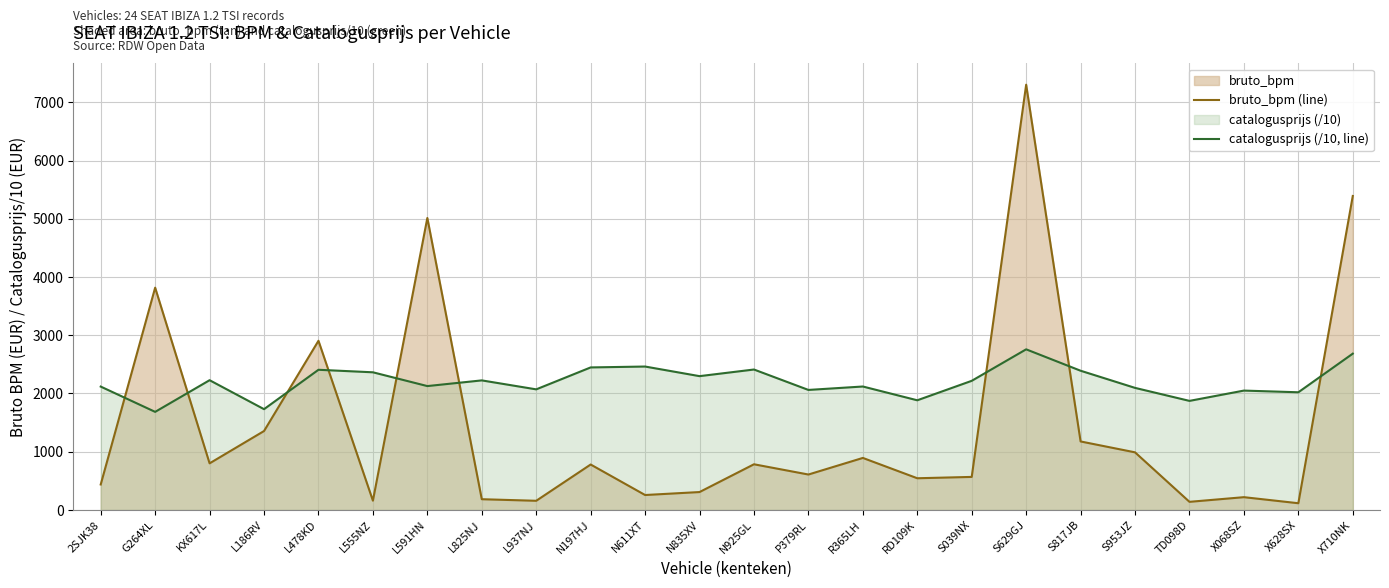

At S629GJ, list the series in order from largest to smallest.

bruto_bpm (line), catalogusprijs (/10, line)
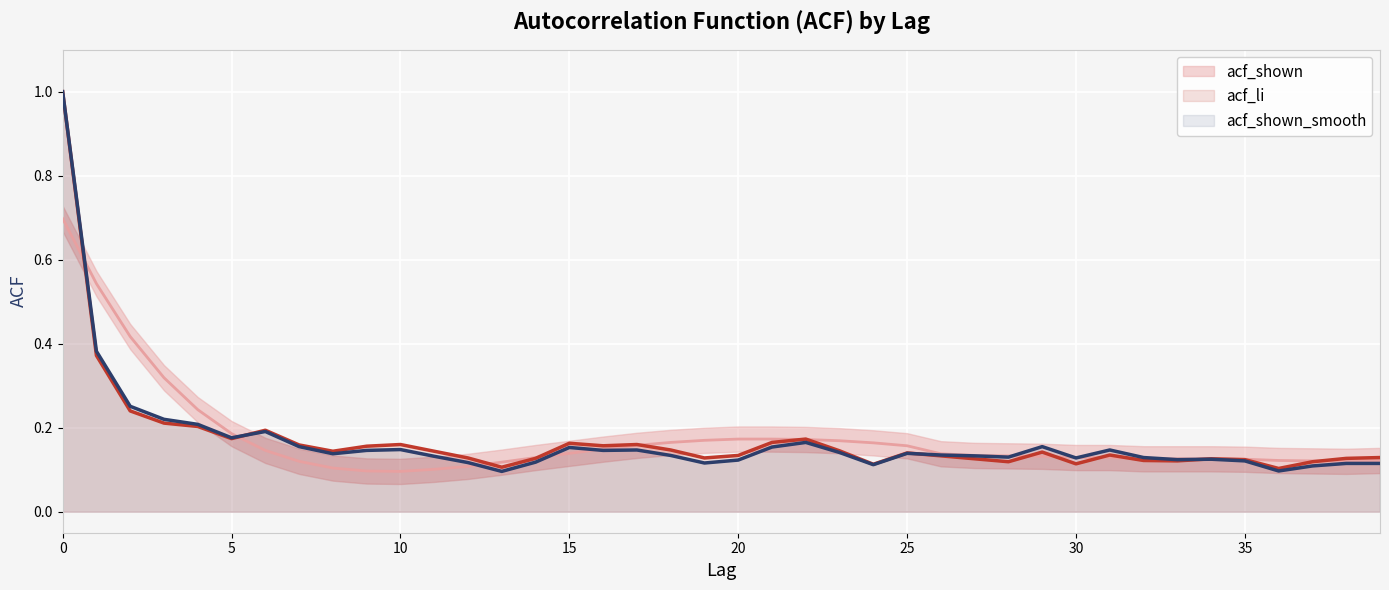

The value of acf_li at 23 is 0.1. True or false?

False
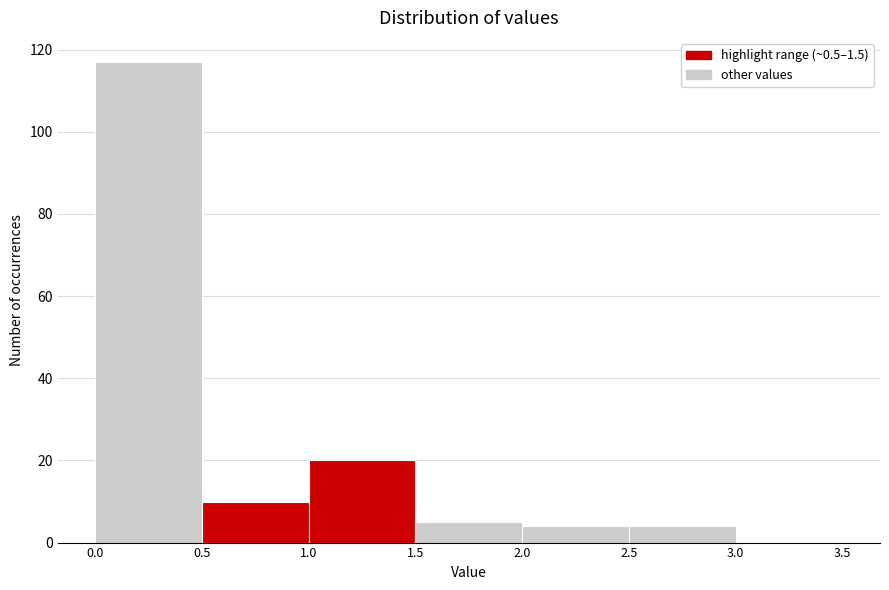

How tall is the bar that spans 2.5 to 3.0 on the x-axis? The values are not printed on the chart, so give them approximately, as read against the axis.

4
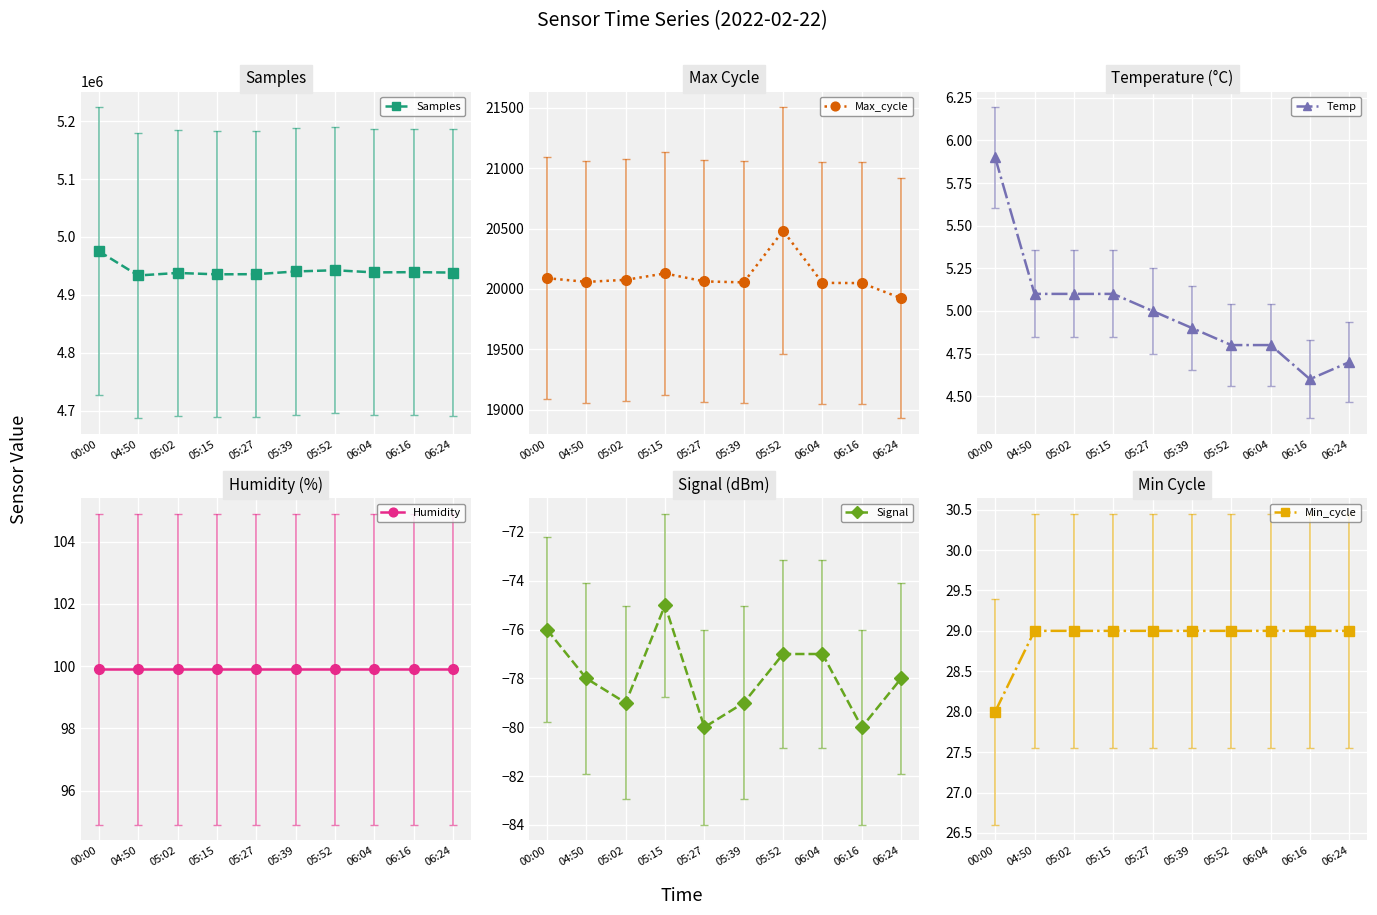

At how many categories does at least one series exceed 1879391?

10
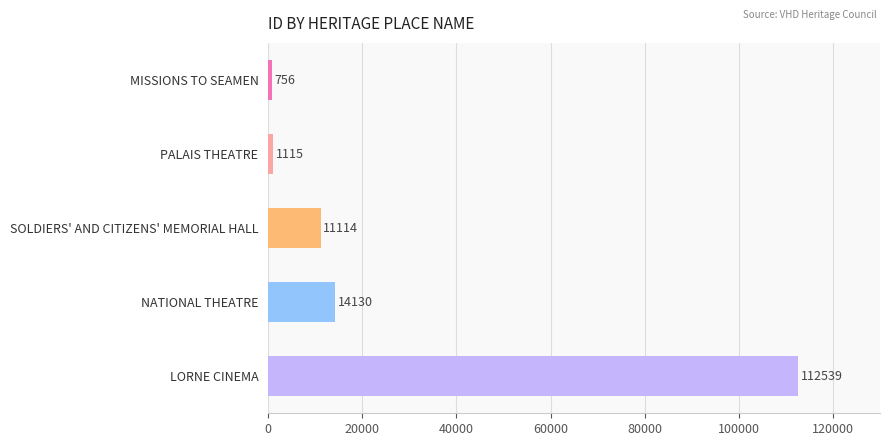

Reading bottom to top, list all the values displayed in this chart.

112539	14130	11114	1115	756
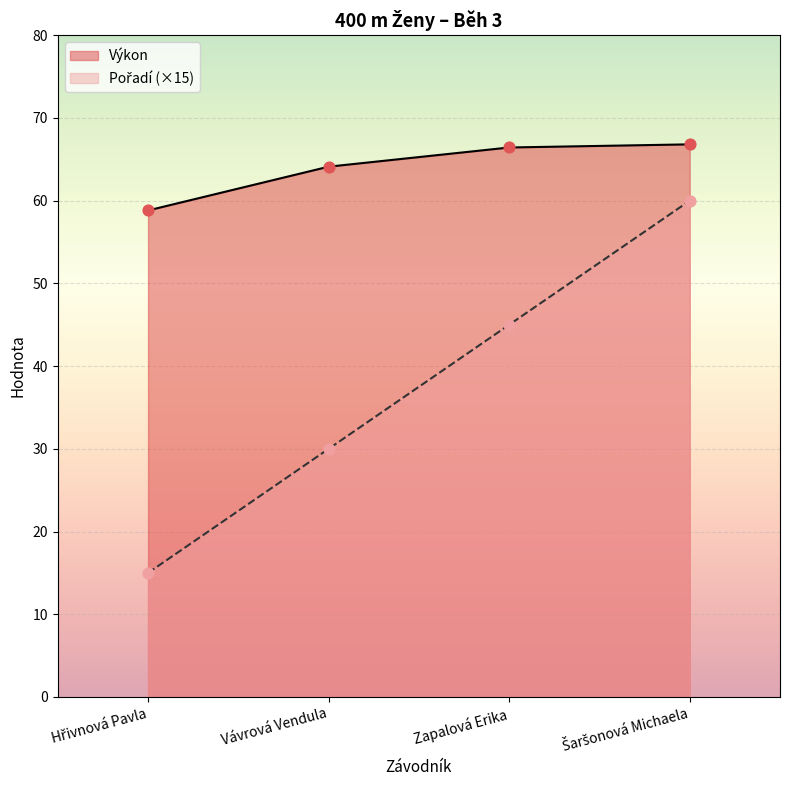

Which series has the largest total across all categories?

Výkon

YOUR OBJECTIVE
Reproduce the listing above with "series" renamed to "data set" wherever it occurs, changing nothing else. Leave the pictures out.

REPLY TO THE TASK
At S629GJ, list the data set in order from largest to smallest.

bruto_bpm (line), catalogusprijs (/10, line)

The value of acf_li at 23 is 0.1. True or false?

False

How tall is the bar that spans 2.5 to 3.0 on the x-axis? The values are not printed on the chart, so give them approximately, as read against the axis.

4

At how many categories does at least one data set exceed 1879391?

10

Reading bottom to top, list all the values displayed in this chart.

112539	14130	11114	1115	756

Which data set has the largest total across all categories?

Výkon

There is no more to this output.